→ To do: Report every line in the items below that contains the string "second", matching case exactly.

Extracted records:
+ + + + +
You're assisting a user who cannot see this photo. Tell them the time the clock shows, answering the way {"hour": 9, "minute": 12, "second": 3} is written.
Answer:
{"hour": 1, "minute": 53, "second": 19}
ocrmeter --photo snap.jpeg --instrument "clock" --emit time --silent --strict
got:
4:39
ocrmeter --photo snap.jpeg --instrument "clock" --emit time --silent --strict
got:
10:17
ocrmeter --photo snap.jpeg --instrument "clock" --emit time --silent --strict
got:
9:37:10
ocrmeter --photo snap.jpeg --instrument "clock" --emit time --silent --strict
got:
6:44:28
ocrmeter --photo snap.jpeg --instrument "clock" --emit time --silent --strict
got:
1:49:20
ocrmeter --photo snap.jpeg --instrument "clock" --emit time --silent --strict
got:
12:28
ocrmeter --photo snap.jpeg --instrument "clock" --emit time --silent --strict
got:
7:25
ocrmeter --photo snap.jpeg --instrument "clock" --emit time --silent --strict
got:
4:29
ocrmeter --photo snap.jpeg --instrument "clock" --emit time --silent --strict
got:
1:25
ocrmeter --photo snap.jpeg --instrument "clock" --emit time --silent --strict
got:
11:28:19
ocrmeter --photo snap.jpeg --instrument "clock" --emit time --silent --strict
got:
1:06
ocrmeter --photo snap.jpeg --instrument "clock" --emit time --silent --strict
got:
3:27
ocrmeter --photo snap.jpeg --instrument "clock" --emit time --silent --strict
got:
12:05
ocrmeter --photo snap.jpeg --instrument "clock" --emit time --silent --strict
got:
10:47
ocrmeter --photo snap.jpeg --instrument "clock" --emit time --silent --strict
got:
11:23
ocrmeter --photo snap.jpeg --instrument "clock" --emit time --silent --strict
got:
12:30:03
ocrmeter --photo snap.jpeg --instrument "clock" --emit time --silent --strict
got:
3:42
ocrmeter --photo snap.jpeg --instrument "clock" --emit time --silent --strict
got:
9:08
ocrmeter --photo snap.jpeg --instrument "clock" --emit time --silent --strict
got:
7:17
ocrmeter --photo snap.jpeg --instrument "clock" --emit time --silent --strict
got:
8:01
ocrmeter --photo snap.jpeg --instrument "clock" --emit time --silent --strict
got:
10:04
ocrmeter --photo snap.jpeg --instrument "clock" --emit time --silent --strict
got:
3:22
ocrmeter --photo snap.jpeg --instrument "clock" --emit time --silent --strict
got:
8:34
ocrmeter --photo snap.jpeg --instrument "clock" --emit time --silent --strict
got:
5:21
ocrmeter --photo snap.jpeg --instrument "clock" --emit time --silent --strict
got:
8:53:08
+ + + + +
→ Final result:
You're assisting a user who cannot see this photo. Tell them the time the clock shows, answering the way {"hour": 9, "minute": 12, "second": 3} is written.
{"hour": 1, "minute": 53, "second": 19}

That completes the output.